Page-level text extractions
————

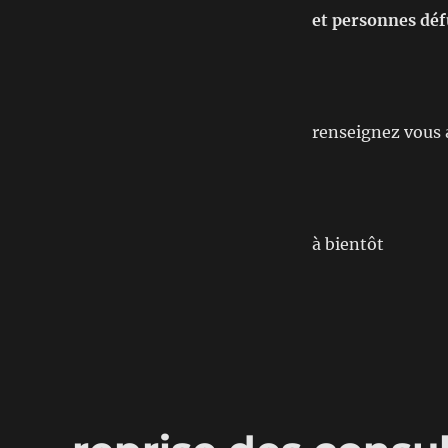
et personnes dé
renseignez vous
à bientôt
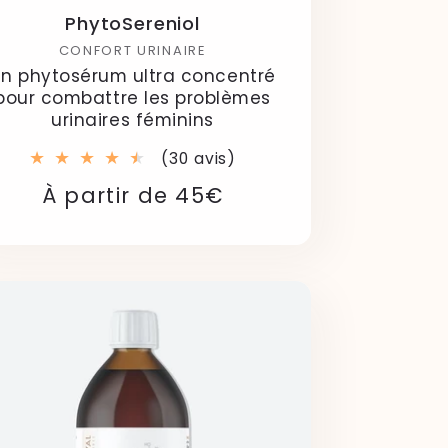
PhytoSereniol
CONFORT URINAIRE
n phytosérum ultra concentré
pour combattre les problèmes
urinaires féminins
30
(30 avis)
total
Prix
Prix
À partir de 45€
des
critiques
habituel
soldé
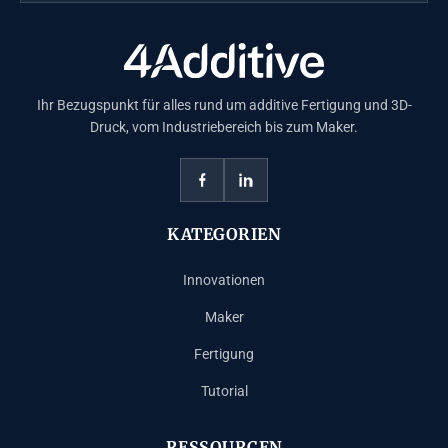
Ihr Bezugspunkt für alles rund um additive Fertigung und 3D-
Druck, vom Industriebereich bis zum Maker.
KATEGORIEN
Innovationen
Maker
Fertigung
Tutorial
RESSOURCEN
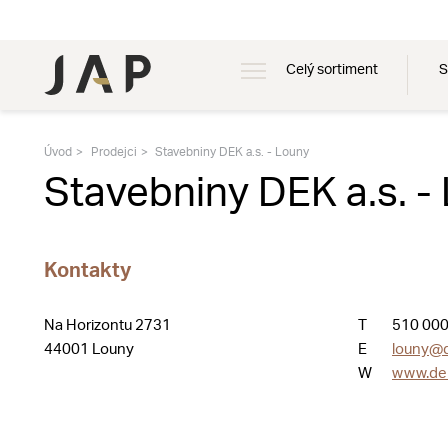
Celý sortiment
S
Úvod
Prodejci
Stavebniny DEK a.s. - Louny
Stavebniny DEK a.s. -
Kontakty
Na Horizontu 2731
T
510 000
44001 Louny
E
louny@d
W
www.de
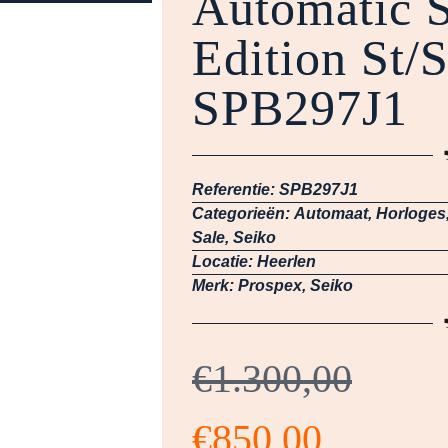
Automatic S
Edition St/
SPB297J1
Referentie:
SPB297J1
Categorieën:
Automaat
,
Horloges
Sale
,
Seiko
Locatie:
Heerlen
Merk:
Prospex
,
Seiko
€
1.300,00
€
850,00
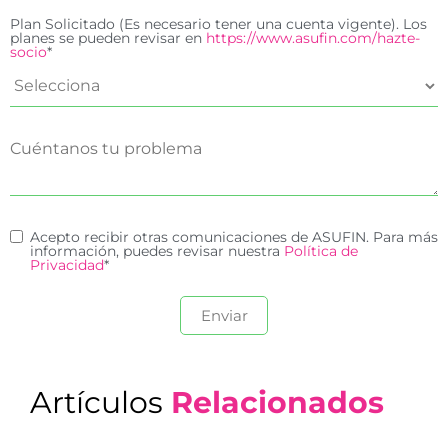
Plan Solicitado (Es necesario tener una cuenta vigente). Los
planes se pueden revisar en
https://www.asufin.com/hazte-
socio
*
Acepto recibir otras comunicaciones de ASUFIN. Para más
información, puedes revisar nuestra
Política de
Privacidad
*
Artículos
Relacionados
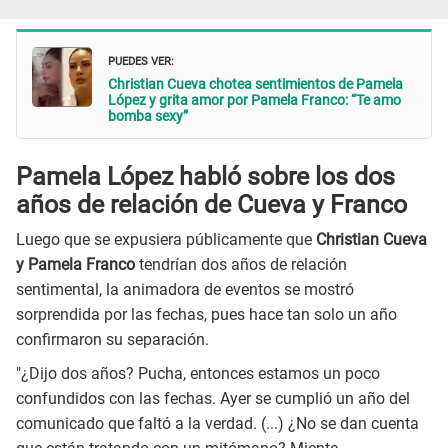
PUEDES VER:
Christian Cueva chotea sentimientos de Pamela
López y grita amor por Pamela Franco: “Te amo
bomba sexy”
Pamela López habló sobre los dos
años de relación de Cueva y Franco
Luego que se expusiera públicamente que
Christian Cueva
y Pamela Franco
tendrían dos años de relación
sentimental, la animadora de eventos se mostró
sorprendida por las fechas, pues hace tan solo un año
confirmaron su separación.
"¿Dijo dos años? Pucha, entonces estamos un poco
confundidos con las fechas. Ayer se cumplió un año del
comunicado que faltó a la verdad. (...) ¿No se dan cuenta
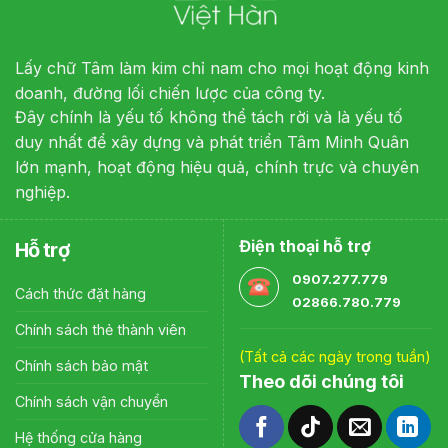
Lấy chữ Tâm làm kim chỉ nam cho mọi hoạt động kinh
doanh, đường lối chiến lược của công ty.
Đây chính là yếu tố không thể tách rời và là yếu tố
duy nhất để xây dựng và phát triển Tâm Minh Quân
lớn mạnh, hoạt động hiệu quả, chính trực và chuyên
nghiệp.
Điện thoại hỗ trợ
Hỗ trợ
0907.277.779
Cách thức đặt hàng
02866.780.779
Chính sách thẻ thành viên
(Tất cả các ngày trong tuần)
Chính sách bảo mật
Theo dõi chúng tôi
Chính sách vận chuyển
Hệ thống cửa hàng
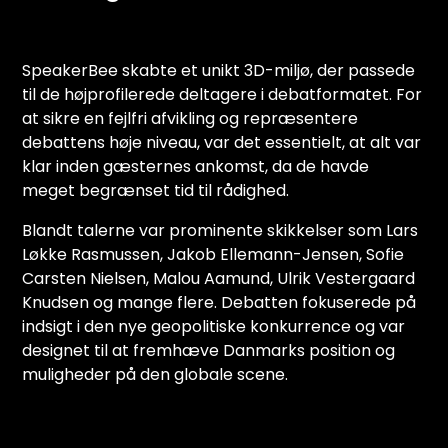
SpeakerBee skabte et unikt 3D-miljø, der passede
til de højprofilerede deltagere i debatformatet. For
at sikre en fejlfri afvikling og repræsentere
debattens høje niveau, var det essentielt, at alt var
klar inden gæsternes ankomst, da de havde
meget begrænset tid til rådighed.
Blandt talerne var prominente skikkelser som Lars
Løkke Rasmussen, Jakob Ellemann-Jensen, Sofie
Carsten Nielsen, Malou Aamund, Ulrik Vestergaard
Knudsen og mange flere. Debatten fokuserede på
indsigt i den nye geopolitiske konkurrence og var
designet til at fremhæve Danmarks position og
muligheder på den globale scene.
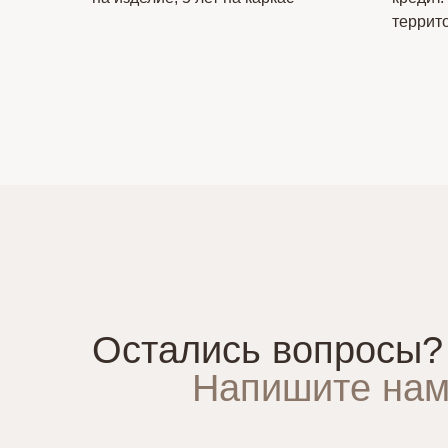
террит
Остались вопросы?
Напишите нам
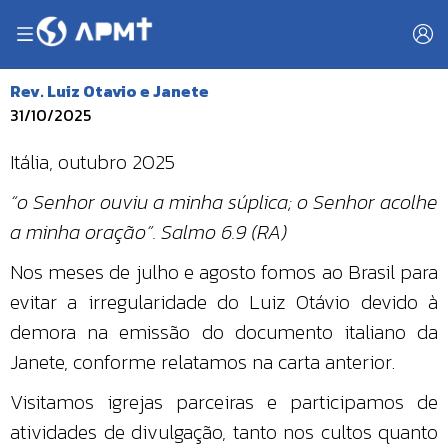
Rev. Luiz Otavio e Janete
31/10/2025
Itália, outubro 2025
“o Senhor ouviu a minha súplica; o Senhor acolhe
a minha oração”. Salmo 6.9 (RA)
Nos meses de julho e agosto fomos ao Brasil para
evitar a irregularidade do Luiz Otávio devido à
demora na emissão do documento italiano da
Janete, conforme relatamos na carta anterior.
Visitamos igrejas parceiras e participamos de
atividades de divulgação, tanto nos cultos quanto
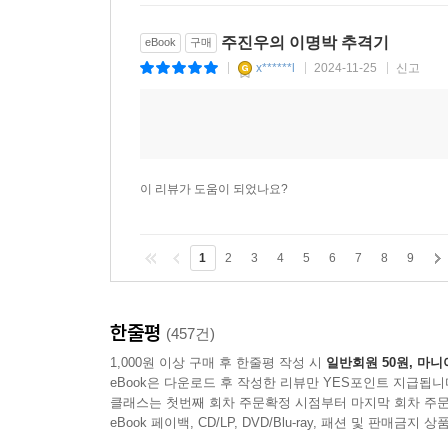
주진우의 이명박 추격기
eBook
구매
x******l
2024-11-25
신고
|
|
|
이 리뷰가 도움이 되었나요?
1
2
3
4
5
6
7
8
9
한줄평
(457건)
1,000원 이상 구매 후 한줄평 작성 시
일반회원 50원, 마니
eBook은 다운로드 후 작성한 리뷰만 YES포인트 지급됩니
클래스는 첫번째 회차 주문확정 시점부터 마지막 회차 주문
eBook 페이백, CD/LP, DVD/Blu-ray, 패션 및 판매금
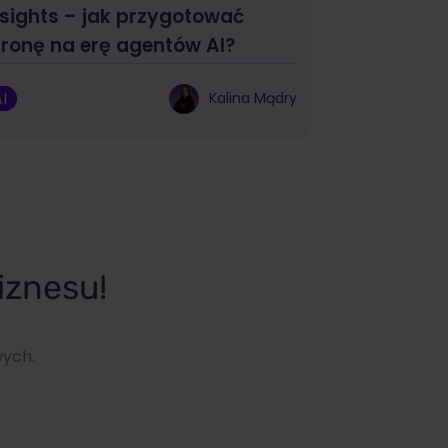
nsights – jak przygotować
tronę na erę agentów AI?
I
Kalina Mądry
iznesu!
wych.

————

(Task prompt)
What are the lines above from the one with "Ihr Bezugspunkt für" to the one with "Christian Cueva chotea sentimientos de Pamela", both included? Reproduce them exactly, without pictures.

(Response below)
Ihr Bezugspunkt für alles rund um additive Fertigung und 3D-
Druck, vom Industriebereich bis zum Maker.
KATEGORIEN
Innovationen
Maker
Fertigung
Tutorial
RESSOURCEN
Celý sortiment
S
Úvod
Prodejci
Stavebniny DEK a.s. - Louny
Stavebniny DEK a.s. -
Kontakty
Na Horizontu 2731
T
510 000
44001 Louny
E
louny@d
W
www.de
Automatic S
Edition St/
SPB297J1
Referentie:
SPB297J1
Categorieën:
Automaat
,
Horloges
Sale
,
Seiko
Locatie:
Heerlen
Merk:
Prospex
,
Seiko
€
1.300,00
€
850,00
Plan Solicitado (Es necesario tener una cuenta vigente). Los
planes se pueden revisar en
https://www.asufin.com/hazte-
socio
*
Acepto recibir otras comunicaciones de ASUFIN. Para más
información, puedes revisar nuestra
Política de
Privacidad
*
Artículos
Relacionados
PUEDES VER:
Christian Cueva chotea sentimientos de Pamela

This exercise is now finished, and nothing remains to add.